The task: If a line below contains "Focused", count it. Report the final total and nothing more.
(Provided material)
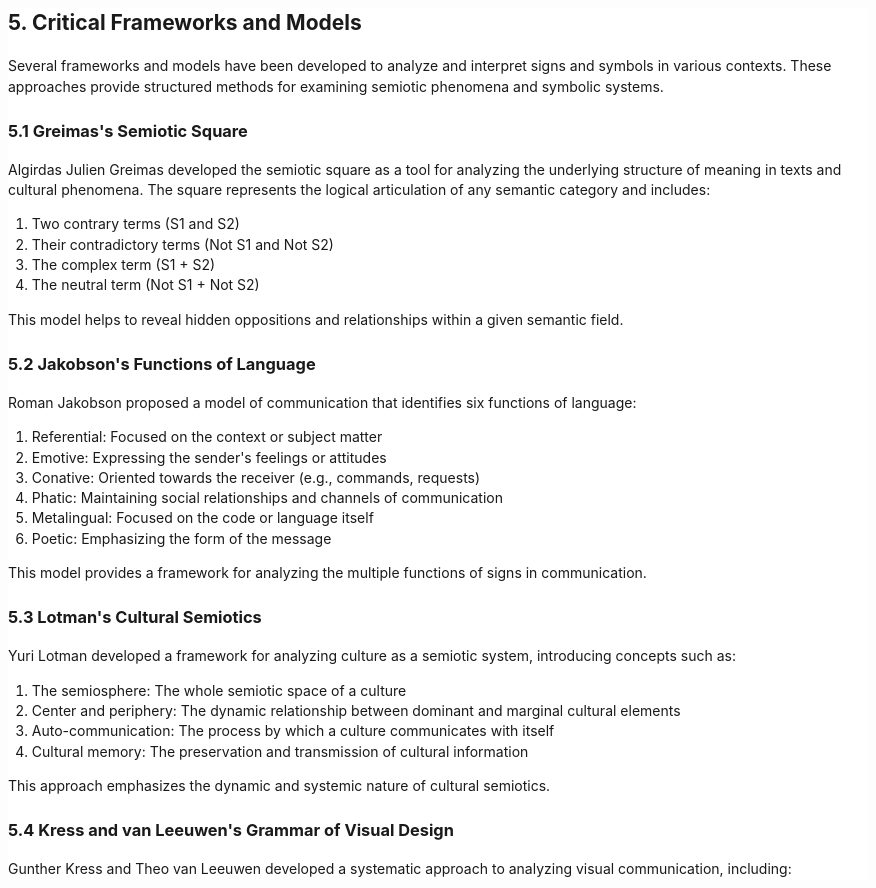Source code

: ## 5. Critical Frameworks and Models

Several frameworks and models have been developed to analyze and interpret signs and symbols in various contexts. These approaches provide structured methods for examining semiotic phenomena and symbolic systems.

### 5.1 Greimas's Semiotic Square

<framework>
Algirdas Julien Greimas developed the semiotic square as a tool for analyzing the underlying structure of meaning in texts and cultural phenomena. The square represents the logical articulation of any semantic category and includes:

1. Two contrary terms (S1 and S2)
2. Their contradictory terms (Not S1 and Not S2)
3. The complex term (S1 + S2)
4. The neutral term (Not S1 + Not S2)

This model helps to reveal hidden oppositions and relationships within a given semantic field.
</framework>

### 5.2 Jakobson's Functions of Language

<model>
Roman Jakobson proposed a model of communication that identifies six functions of language:

1. Referential: Focused on the context or subject matter
2. Emotive: Expressing the sender's feelings or attitudes
3. Conative: Oriented towards the receiver (e.g., commands, requests)
4. Phatic: Maintaining social relationships and channels of communication
5. Metalingual: Focused on the code or language itself
6. Poetic: Emphasizing the form of the message

This model provides a framework for analyzing the multiple functions of signs in communication.
</model>

### 5.3 Lotman's Cultural Semiotics

<framework>
Yuri Lotman developed a framework for analyzing culture as a semiotic system, introducing concepts such as:

1. The semiosphere: The whole semiotic space of a culture
2. Center and periphery: The dynamic relationship between dominant and marginal cultural elements
3. Auto-communication: The process by which a culture communicates with itself
4. Cultural memory: The preservation and transmission of cultural information

This approach emphasizes the dynamic and systemic nature of cultural semiotics.
</framework>

### 5.4 Kress and van Leeuwen's Grammar of Visual Design

<model>
Gunther Kress and Theo van Leeuwen developed a systematic approach to analyzing visual communication, including:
(End Provided material)
Output below: 2